**Recorded information:**
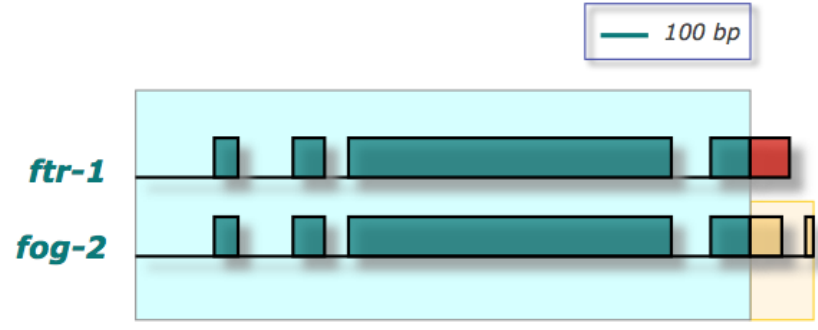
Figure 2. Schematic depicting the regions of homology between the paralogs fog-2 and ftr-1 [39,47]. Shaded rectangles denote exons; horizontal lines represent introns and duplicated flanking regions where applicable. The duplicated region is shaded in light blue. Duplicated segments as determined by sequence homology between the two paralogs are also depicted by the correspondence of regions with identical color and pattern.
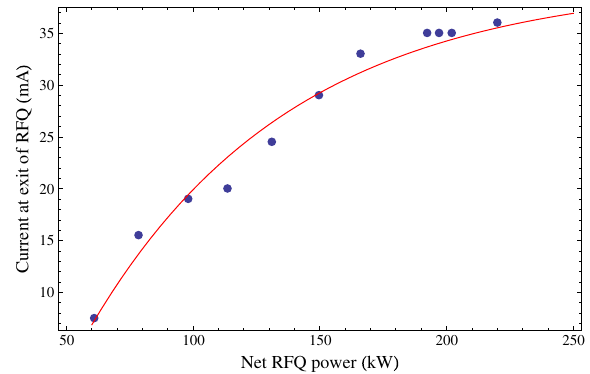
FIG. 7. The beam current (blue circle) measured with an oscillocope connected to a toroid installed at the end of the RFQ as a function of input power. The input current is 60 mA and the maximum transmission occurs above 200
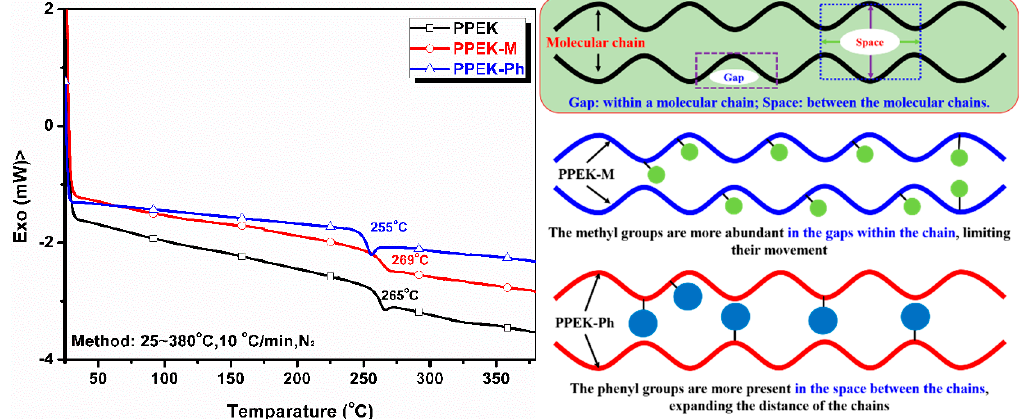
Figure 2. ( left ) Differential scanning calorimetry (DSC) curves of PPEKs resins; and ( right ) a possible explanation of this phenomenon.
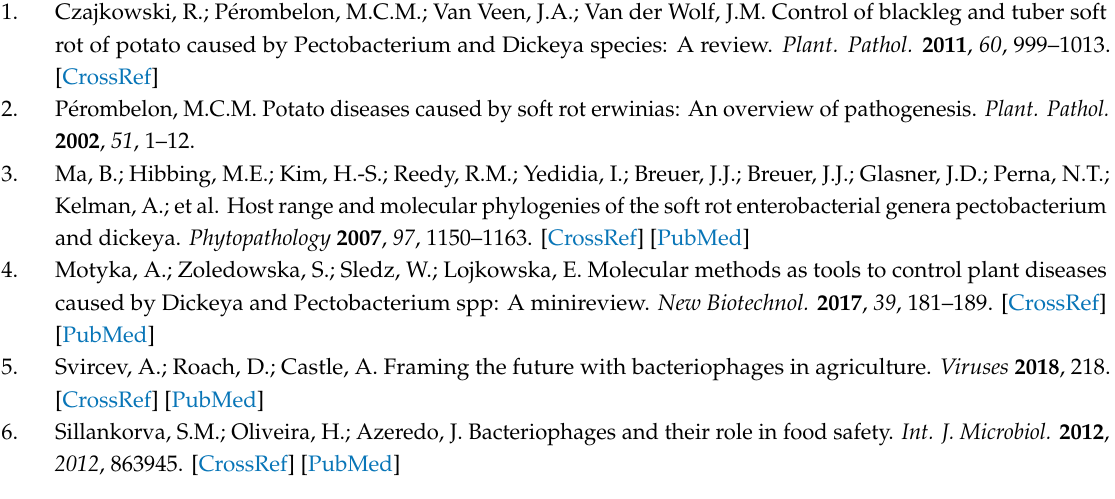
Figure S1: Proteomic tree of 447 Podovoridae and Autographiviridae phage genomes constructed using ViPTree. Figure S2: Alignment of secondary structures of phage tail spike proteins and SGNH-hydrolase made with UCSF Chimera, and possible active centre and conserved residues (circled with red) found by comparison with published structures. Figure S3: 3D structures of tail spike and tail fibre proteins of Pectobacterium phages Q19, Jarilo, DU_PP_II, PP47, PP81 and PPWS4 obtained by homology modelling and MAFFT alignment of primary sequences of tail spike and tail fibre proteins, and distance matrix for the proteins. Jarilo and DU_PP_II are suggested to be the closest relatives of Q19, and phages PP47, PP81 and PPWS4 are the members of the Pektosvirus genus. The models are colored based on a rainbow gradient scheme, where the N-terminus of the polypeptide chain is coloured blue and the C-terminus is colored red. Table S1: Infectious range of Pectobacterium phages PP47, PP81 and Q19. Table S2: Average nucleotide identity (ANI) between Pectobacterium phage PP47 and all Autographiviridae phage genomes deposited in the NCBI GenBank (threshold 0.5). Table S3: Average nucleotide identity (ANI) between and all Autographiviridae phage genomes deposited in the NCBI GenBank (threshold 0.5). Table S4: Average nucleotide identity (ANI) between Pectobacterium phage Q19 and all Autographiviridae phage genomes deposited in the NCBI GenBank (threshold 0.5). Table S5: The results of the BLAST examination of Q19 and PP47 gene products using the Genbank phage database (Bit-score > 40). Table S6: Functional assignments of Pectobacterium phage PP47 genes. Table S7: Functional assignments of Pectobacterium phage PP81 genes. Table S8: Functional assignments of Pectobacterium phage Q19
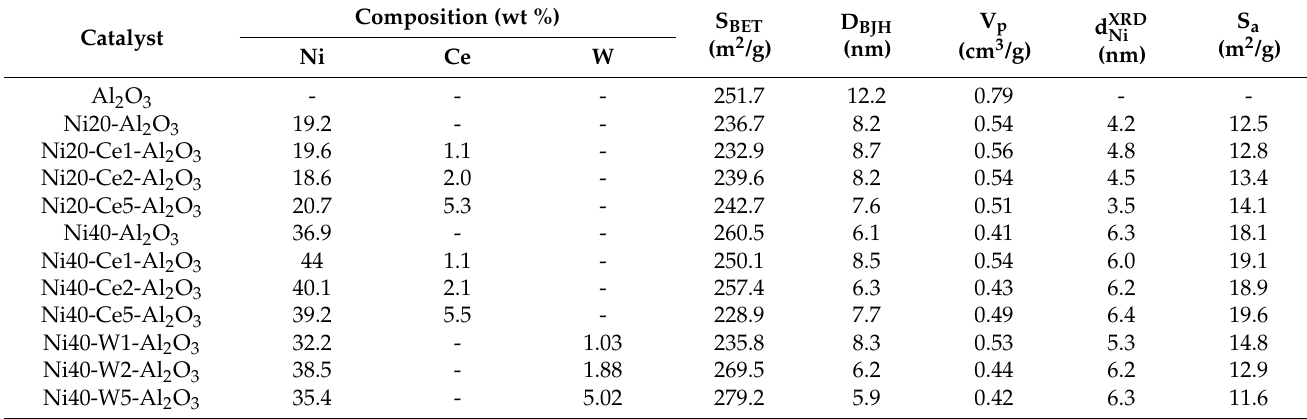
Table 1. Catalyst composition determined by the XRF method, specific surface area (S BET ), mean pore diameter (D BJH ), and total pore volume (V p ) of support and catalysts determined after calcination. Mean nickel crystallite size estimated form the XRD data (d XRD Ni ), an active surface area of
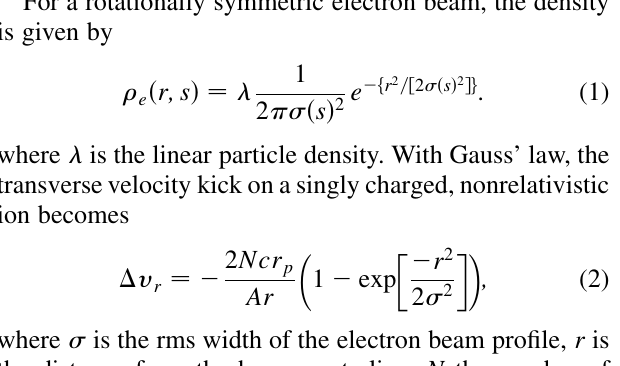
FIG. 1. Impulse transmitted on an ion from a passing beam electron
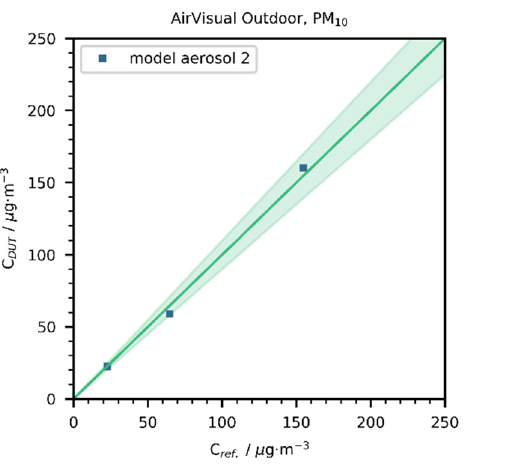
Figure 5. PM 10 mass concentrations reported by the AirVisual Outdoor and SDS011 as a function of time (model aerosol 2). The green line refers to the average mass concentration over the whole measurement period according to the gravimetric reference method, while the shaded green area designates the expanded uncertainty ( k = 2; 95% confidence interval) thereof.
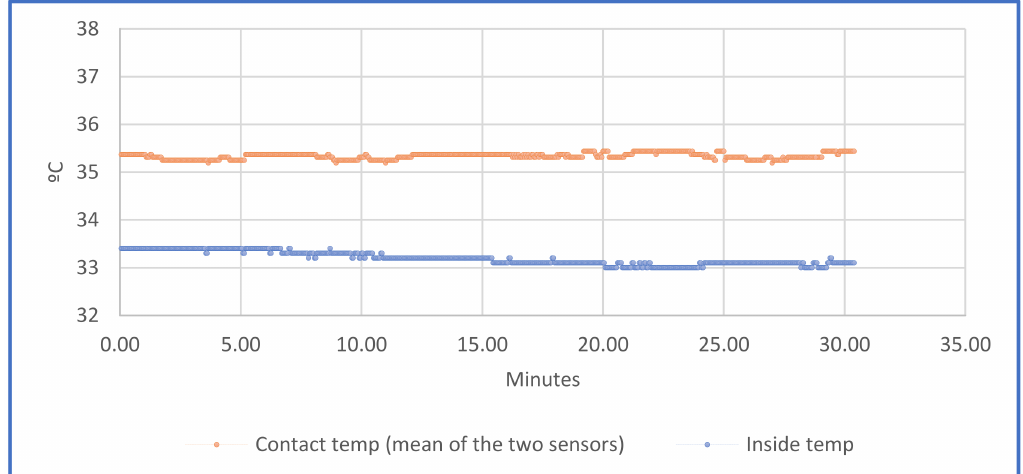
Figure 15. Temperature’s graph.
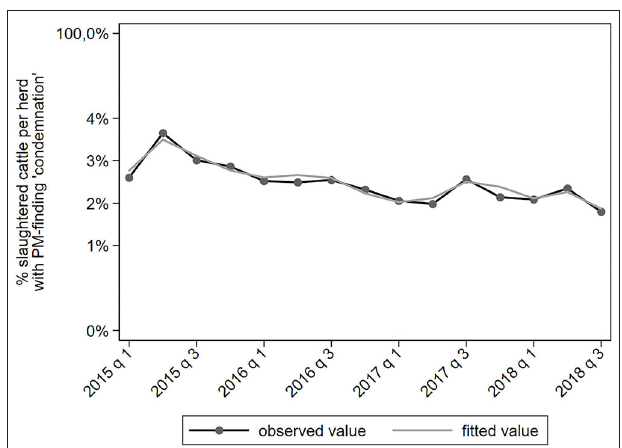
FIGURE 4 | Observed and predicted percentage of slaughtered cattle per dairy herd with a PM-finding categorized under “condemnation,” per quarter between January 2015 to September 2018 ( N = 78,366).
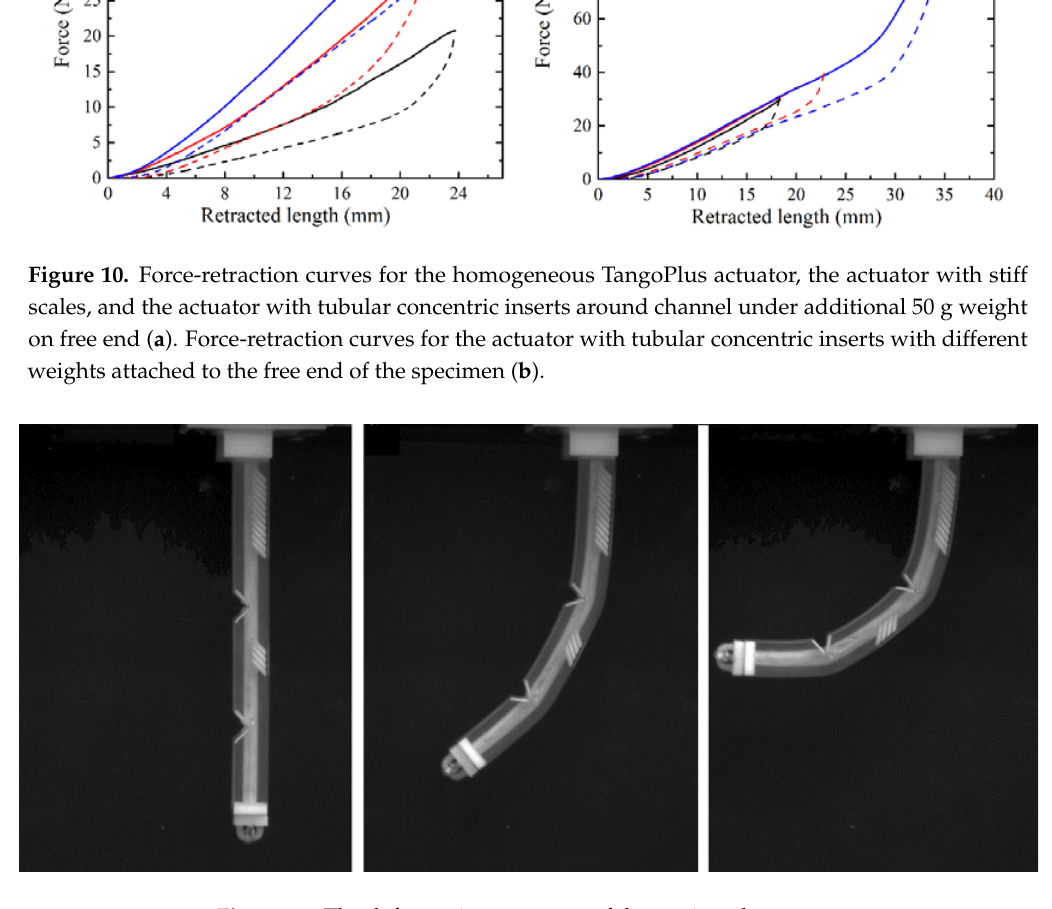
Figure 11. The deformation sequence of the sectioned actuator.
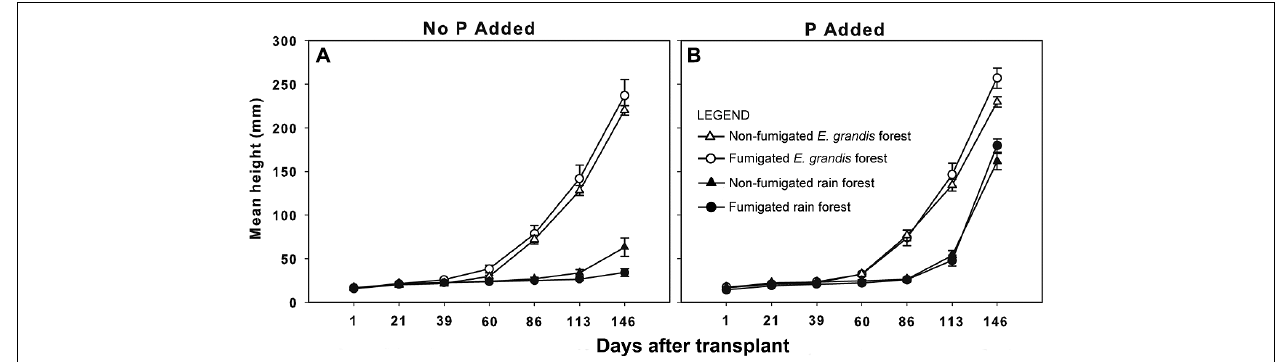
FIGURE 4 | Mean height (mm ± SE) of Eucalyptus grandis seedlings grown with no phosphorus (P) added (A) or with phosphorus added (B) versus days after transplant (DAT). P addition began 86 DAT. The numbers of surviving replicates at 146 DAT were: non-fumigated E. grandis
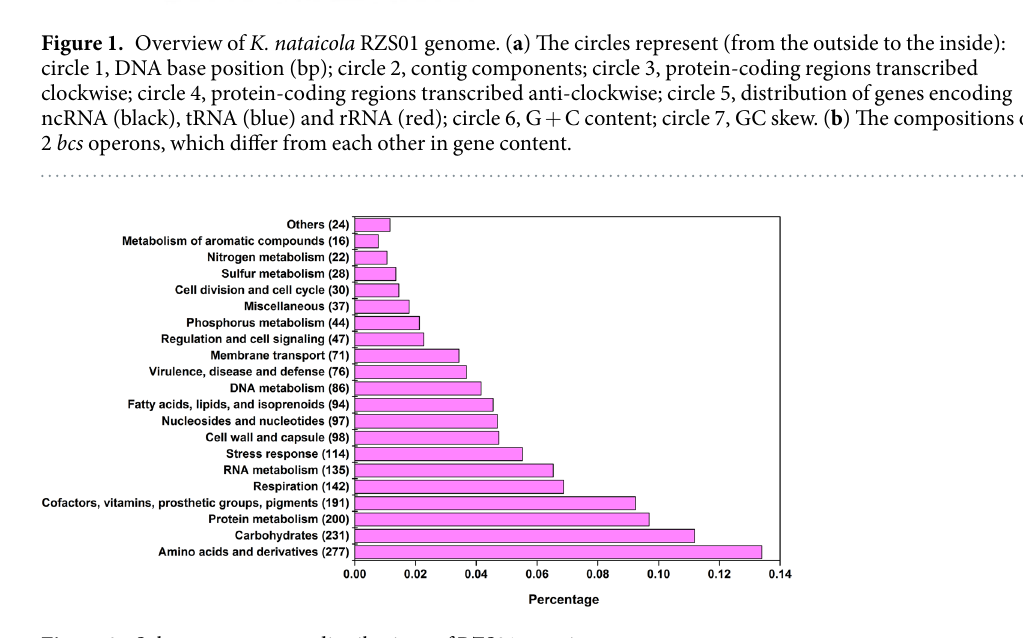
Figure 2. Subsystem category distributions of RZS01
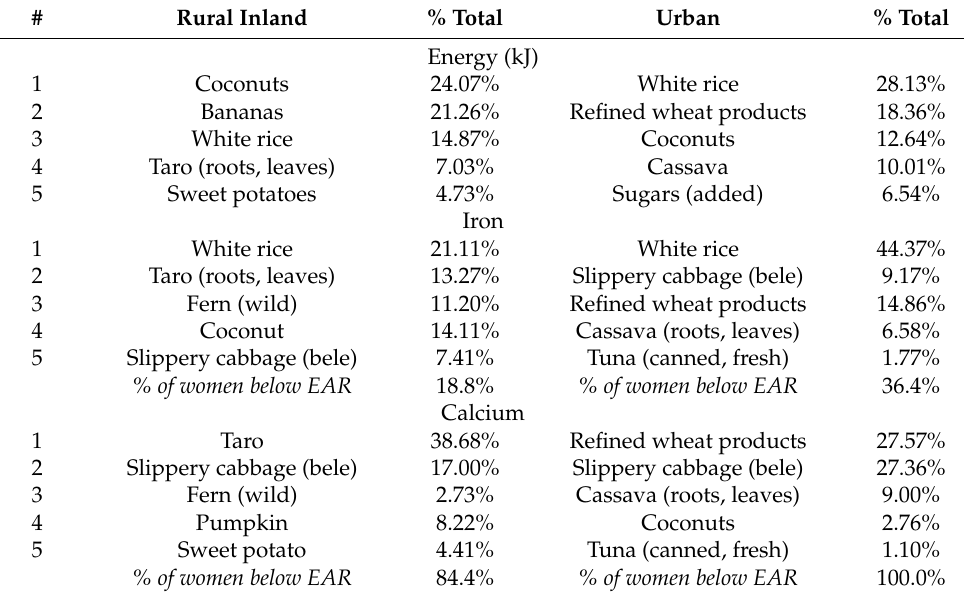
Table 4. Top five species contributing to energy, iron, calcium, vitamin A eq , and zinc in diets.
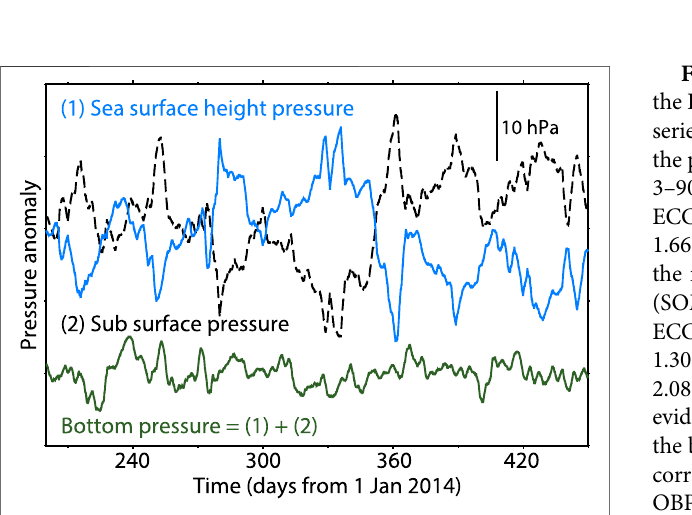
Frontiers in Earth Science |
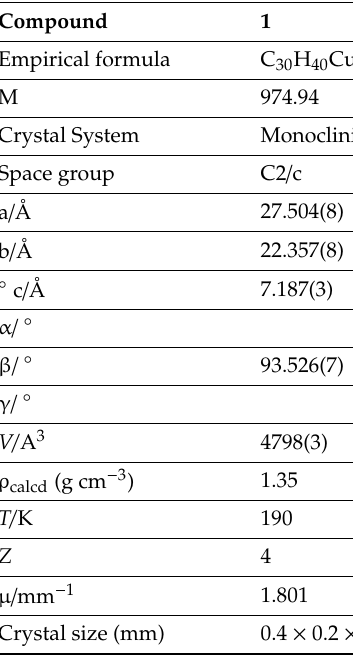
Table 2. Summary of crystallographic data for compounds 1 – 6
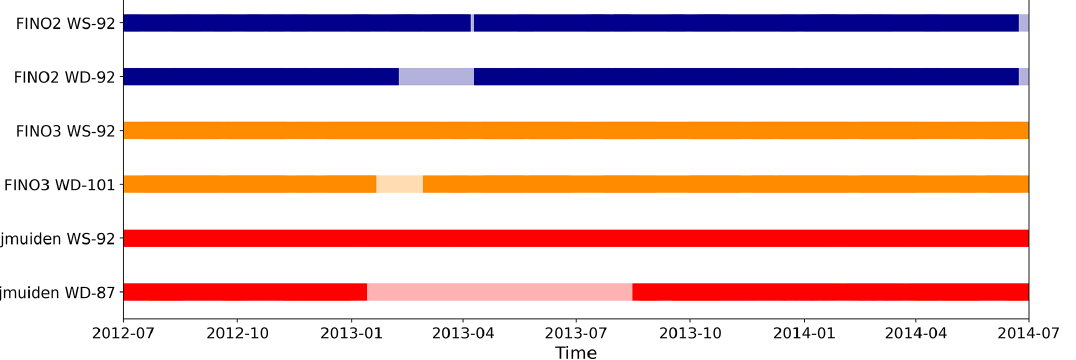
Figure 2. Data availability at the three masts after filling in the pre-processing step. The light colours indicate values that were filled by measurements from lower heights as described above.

**Aim of the exercise:**
Skip the images and set down the rest of the data unchanged.

**Solution:**
Figure 2. Schematic depicting the regions of homology between the paralogs fog-2 and ftr-1 [39,47]. Shaded rectangles denote exons; horizontal lines represent introns and duplicated flanking regions where applicable. The duplicated region is shaded in light blue. Duplicated segments as determined by sequence homology between the two paralogs are also depicted by the correspondence of regions with identical color and pattern.
FIG. 7. The beam current (blue circle) measured with an oscillocope connected to a toroid installed at the end of the RFQ as a function of input power. The input current is 60 mA and the maximum transmission occurs above 200
Figure 2. ( left ) Differential scanning calorimetry (DSC) curves of PPEKs resins; and ( right ) a possible explanation of this phenomenon.
Figure S1: Proteomic tree of 447 Podovoridae and Autographiviridae phage genomes constructed using ViPTree. Figure S2: Alignment of secondary structures of phage tail spike proteins and SGNH-hydrolase made with UCSF Chimera, and possible active centre and conserved residues (circled with red) found by comparison with published structures. Figure S3: 3D structures of tail spike and tail fibre proteins of Pectobacterium phages Q19, Jarilo, DU_PP_II, PP47, PP81 and PPWS4 obtained by homology modelling and MAFFT alignment of primary sequences of tail spike and tail fibre proteins, and distance matrix for the proteins. Jarilo and DU_PP_II are suggested to be the closest relatives of Q19, and phages PP47, PP81 and PPWS4 are the members of the Pektosvirus genus. The models are colored based on a rainbow gradient scheme, where the N-terminus of the polypeptide chain is coloured blue and the C-terminus is colored red. Table S1: Infectious range of Pectobacterium phages PP47, PP81 and Q19. Table S2: Average nucleotide identity (ANI) between Pectobacterium phage PP47 and all Autographiviridae phage genomes deposited in the NCBI GenBank (threshold 0.5). Table S3: Average nucleotide identity (ANI) between and all Autographiviridae phage genomes deposited in the NCBI GenBank (threshold 0.5). Table S4: Average nucleotide identity (ANI) between Pectobacterium phage Q19 and all Autographiviridae phage genomes deposited in the NCBI GenBank (threshold 0.5). Table S5: The results of the BLAST examination of Q19 and PP47 gene products using the Genbank phage database (Bit-score > 40). Table S6: Functional assignments of Pectobacterium phage PP47 genes. Table S7: Functional assignments of Pectobacterium phage PP81 genes. Table S8: Functional assignments of Pectobacterium phage Q19
Table 1. Catalyst composition determined by the XRF method, specific surface area (S BET ), mean pore diameter (D BJH ), and total pore volume (V p ) of support and catalysts determined after calcination. Mean nickel crystallite size estimated form the XRD data (d XRD Ni ), an active surface area of
FIG. 1. Impulse transmitted on an ion from a passing beam electron
Figure 5. PM 10 mass concentrations reported by the AirVisual Outdoor and SDS011 as a function of time (model aerosol 2). The green line refers to the average mass concentration over the whole measurement period according to the gravimetric reference method, while the shaded green area designates the expanded uncertainty ( k = 2; 95% confidence interval) thereof.
Figure 15. Temperature’s graph.
FIGURE 4 | Observed and predicted percentage of slaughtered cattle per dairy herd with a PM-finding categorized under “condemnation,” per quarter between January 2015 to September 2018 ( N = 78,366).
Figure 11. The deformation sequence of the sectioned actuator.
FIGURE 4 | Mean height (mm ± SE) of Eucalyptus grandis seedlings grown with no phosphorus (P) added (A) or with phosphorus added (B) versus days after transplant (DAT). P addition began 86 DAT. The numbers of surviving replicates at 146 DAT were: non-fumigated E. grandis
Figure 2. Subsystem category distributions of RZS01
Table 4. Top five species contributing to energy, iron, calcium, vitamin A eq , and zinc in diets.
Frontiers in Earth Science |
Table 2. Summary of crystallographic data for compounds 1 – 6
Figure 2. Data availability at the three masts after filling in the pre-processing step. The light colours indicate values that were filled by measurements from lower heights as described above.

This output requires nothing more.